Behavioural Clustering is a ThreatIQ component that groups entities utilizing attributes such as proximity and similarity by behaviour (collection of MOREAL aggregated metrics) and extracts information from those groups about the severity of each entity based on security events associated with the group.
How behavioural clustering works
- The entities that behavioural clustering creates group of, are assets (behaviours of internal IPs) and services (behaviour of internal IPs in specific services). MOREAL metrics are used and transformed in a way that the underlying algorithms can easily understand.
- Groups are extracted based on similar traffic profiles and for each group, a threat risk indicator is calculated and assigned, based on the count and metrics of the entities that are associated with threat events.

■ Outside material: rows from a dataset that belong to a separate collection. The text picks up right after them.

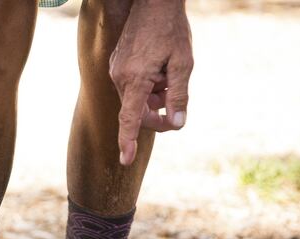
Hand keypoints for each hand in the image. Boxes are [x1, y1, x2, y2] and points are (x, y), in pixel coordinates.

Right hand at [109, 0, 192, 164]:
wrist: (153, 2)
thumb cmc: (171, 30)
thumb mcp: (183, 64)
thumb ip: (179, 97)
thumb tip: (177, 125)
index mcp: (136, 79)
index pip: (130, 118)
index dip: (128, 141)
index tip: (125, 160)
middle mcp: (120, 77)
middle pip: (135, 112)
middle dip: (155, 115)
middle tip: (176, 110)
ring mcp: (116, 70)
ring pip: (135, 99)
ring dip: (153, 98)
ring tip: (169, 78)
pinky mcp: (117, 65)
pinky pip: (131, 86)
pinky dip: (147, 87)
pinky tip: (159, 70)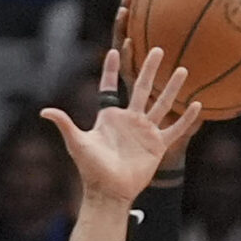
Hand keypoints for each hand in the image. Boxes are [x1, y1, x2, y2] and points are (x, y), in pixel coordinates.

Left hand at [44, 46, 200, 207]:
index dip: (112, 70)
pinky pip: (175, 128)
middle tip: (158, 49)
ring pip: (162, 103)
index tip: (115, 49)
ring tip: (183, 68)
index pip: (110, 87)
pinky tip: (197, 104)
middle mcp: (130, 120)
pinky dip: (186, 118)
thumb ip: (65, 123)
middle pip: (142, 88)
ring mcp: (145, 131)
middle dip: (149, 68)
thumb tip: (44, 111)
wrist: (110, 191)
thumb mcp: (77, 142)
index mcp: (110, 116)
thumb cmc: (92, 168)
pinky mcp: (158, 145)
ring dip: (172, 87)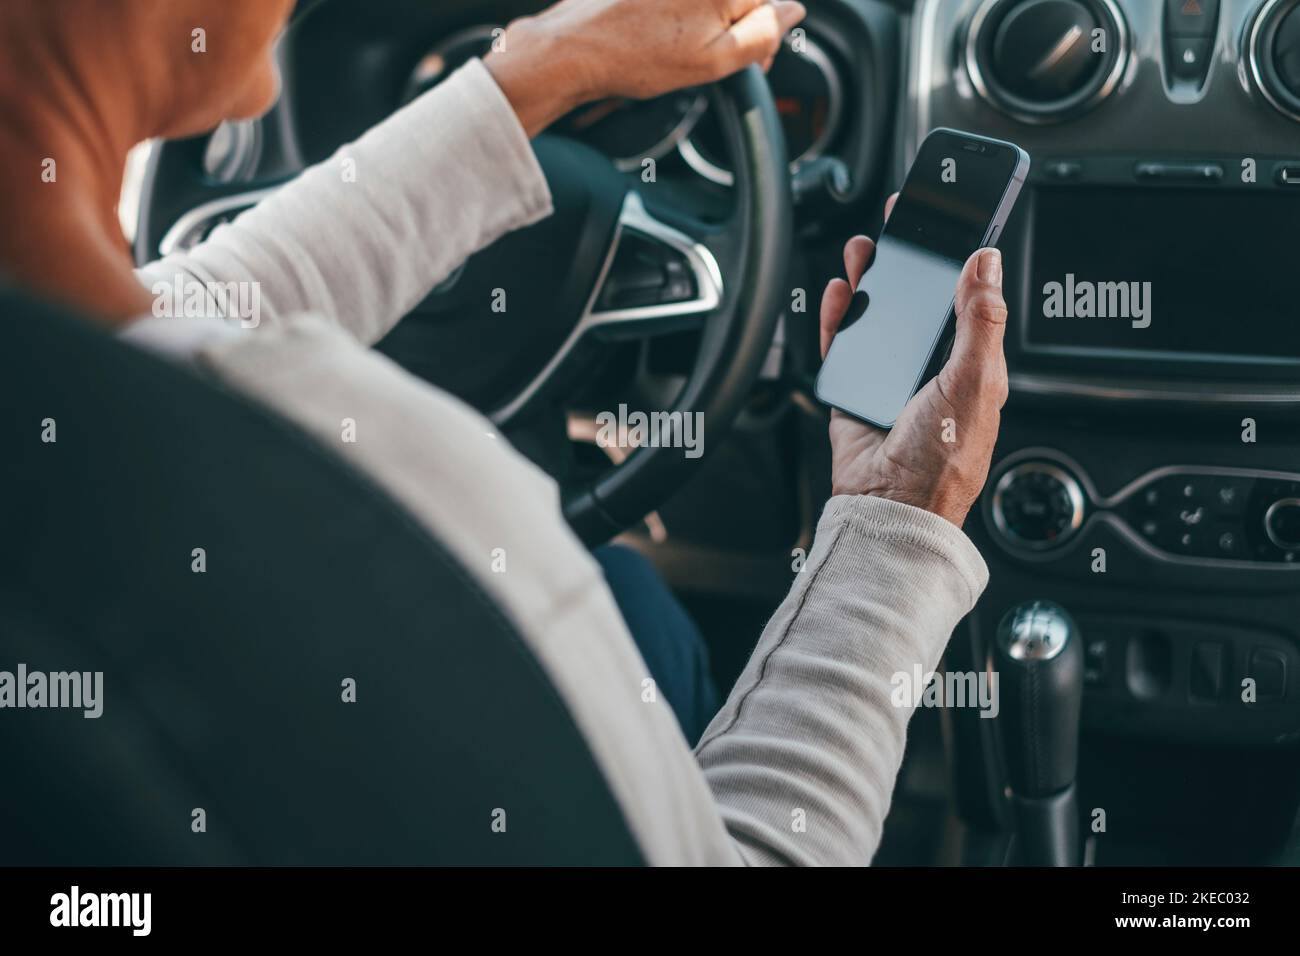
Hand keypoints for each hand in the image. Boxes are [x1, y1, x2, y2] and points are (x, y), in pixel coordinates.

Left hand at [485, 0, 806, 135]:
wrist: (572, 49)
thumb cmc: (635, 57)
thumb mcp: (713, 60)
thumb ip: (763, 33)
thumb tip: (794, 11)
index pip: (769, 1)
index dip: (764, 35)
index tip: (750, 61)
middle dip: (734, 24)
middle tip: (708, 57)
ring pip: (708, 2)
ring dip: (705, 20)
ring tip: (676, 44)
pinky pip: (680, 4)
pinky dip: (677, 13)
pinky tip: (658, 31)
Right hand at [819, 195, 1009, 527]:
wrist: (891, 506)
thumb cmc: (943, 460)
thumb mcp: (976, 381)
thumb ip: (981, 320)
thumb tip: (987, 263)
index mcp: (971, 365)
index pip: (966, 299)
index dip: (955, 260)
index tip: (946, 224)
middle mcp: (932, 369)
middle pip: (916, 302)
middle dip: (905, 263)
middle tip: (897, 226)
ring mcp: (891, 380)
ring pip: (878, 317)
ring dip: (869, 282)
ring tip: (862, 251)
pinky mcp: (855, 392)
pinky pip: (844, 346)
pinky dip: (839, 317)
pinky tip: (839, 294)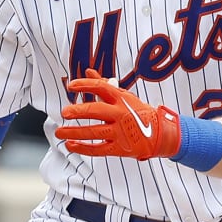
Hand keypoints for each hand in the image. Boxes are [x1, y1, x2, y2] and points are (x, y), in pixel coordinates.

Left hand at [55, 69, 180, 160]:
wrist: (161, 134)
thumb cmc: (139, 112)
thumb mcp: (125, 96)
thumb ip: (104, 85)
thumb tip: (87, 72)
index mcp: (121, 99)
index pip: (101, 87)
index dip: (85, 85)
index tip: (71, 86)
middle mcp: (120, 114)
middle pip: (96, 110)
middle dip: (78, 111)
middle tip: (64, 112)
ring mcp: (120, 132)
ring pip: (94, 132)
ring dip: (74, 133)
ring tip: (59, 132)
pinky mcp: (120, 148)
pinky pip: (98, 149)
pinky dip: (82, 148)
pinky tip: (70, 145)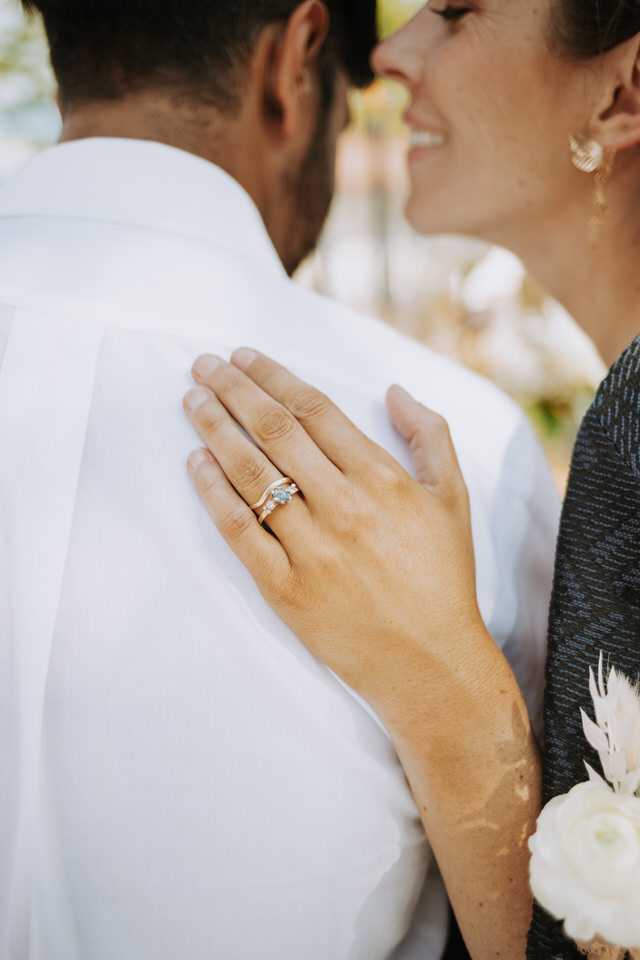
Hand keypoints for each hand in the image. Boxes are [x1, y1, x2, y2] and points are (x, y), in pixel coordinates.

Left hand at [183, 348, 484, 709]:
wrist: (429, 662)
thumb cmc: (443, 578)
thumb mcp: (452, 499)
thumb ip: (430, 436)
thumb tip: (394, 391)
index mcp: (382, 480)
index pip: (313, 410)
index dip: (273, 376)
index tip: (244, 357)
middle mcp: (343, 507)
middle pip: (274, 431)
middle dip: (233, 390)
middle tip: (204, 365)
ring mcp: (311, 548)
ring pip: (251, 473)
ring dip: (215, 429)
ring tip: (192, 402)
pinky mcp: (285, 587)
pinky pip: (239, 530)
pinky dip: (213, 492)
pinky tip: (195, 462)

- Initially each entity inherits the threat risk indicator of its group.
- A temporal decay scheme is applied to threat risk indicators according to statistically determined parameters approaching a half-life attenuation function.
- A recent profile of behaviors and threat severity scores are also stored and utilized by each instance of the model.
Behavioural clustering advantages
Behavioural clustering extrapolates suspicious communications based on recent information across networks, by utilizing state-of-the-art unsupervised machine learning algorithms that can scale efficiently up to millions of entities.
An automated feature selection framework is also used taking advantage of dimensionality reduction techniques and qualitative entity embeddings.